On April 5, 2010, coal dust ignited nearly a thousand feet underground at the Upper Big Branch Mine in West Virginia. The explosion, and the poisonous gasses it released, killed 29 men working there.
The tragedy devastated nearby communities, where the lost miners left behind families, wives, girlfriends and lifelong friends.
The words of those survivors are the fuel that powers “Coal Country,” which has its regional premier at the Dairy Arts Center in Boulder this month.
The play opens Boulder Ensemble Theater Company’s 18th season. It’s a season of change for the group, which is under new leadership and has returned to its original name. New Managing Director Mark Ragan brought the script to the company's new Producing Artistic Director, Jessica Robblee, and the new team agreed she should direct.
Coal Country “privileges you with a window into people's hardest time in such a frank and heartful sense,” said director Robblee,. “Because it's verbatim theater, you're really hearing what they said, and they were very hungry to have a chance to say it because they weren't able to speak in the courtroom.”
An investigation found significant negligence on the part of Massey Energy, which owned the mine. Six years after the explosion CEO Don Blanketship was found guilty of one charge of conspiring to violate mine safety rules — a misdemeanor — and sentenced to a year in federal prison.
Jessica Blank and Erik Jensen crafted “Coal Country” from interviews with loved ones members and two surviving miners. In the show, their words intertwine with original songs by Steve Earle.
For some of the performers in BETC’s production, learning about the disaster was a revelation, and brought them close to a community they knew little about before.

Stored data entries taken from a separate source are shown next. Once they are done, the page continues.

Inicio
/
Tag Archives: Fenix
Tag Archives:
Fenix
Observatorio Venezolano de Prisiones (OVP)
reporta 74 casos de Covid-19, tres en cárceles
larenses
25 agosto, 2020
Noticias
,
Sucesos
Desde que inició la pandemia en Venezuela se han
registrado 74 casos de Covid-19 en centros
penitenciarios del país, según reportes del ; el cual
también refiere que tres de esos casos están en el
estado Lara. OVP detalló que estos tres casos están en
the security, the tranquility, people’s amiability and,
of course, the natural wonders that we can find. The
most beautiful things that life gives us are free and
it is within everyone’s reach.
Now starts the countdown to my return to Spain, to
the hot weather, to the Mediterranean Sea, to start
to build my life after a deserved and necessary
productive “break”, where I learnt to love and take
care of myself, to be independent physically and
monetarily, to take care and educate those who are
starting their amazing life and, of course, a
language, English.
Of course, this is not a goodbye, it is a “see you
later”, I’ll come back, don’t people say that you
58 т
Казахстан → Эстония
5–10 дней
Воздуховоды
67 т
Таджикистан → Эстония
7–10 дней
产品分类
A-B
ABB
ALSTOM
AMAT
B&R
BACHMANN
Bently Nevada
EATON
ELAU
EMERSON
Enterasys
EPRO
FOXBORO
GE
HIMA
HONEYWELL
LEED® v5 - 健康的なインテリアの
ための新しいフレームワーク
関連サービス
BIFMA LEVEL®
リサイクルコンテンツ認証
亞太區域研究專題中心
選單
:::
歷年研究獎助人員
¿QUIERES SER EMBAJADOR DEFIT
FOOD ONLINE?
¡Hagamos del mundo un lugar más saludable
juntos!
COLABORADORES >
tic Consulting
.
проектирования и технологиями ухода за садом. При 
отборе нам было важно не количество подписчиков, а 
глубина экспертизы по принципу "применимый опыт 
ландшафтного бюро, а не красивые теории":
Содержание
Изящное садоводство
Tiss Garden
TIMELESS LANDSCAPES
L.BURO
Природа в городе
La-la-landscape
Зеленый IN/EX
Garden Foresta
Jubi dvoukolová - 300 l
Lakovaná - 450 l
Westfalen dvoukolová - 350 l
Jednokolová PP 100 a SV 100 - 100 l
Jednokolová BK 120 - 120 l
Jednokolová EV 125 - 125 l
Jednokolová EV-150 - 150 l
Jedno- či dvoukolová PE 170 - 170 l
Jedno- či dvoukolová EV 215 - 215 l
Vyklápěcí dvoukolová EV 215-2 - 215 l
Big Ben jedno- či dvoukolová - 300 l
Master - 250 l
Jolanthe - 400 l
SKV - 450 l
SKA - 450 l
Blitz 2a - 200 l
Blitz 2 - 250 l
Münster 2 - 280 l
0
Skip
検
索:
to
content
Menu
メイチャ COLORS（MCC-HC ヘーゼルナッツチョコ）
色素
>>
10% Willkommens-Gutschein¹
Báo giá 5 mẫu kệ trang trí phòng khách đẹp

“You get used to hearing those things, and they don't always have the impact that they ought to,” said Chris Kendall who portrays Gary Quarles, a former coal miner in the show. “A play like this can really open people's eyes to what we're still going through in this country in terms of labor and management, in terms of the way that profit and loss weighs on people's lives.”
While the overall story is grim, actor Anastasia Davidson says Robblee encouraged her to find the joyful moments for her character, Patty Stover, who’s fiancé was killed in the explosion.
”Yes, these folks went through an unimaginable devastating loss, but also they have such beautiful memories and there are things that can anger them and surprise them and that they can find joy in,” said Davidson. “And that has been helpful because I think finding those moments and those nuances within the character can really bring light to it.”
Telling factual stories through the voices of actual people comes with plenty of emotional and technical challenges, acknowledged Robblee. But on the flip side, this kind of storytelling has a special power.
“The gift of verbatim theater is that some of the descriptions in the show are not what a playwright would imagine, but they're what people thought in the moment. And that's so precious in a story like this.”
Kendall thinks this kind of theater can be healing, “to be able to turn that into art and present it to a much broader audience, it's essential work. It's heartening. It gives you a sense that you are helping somehow.”
And with the story of the disaster fading from the public memory over the years, Davidson said that doing the play now is all that much more important.
“When something like this happens, where there's all of this attention all at once and then it goes away — all of a sudden media leaves the news stories stop being told, the trial is over — it can easily seem like the stories will be forgotten and that this community's heartbreak will be forgotten,” said Davidson. “I'm so grateful to be telling the story because it lives on and it is a way for us to continue to pass down these people's story."
Coal Country by Boulder Ensemble Theater Company plays at the Dairy Arts Center through November 19.
Editor's Note: Boulder Ensemble Theater Company is a financial supporter of CPR News, but has no editorial influence.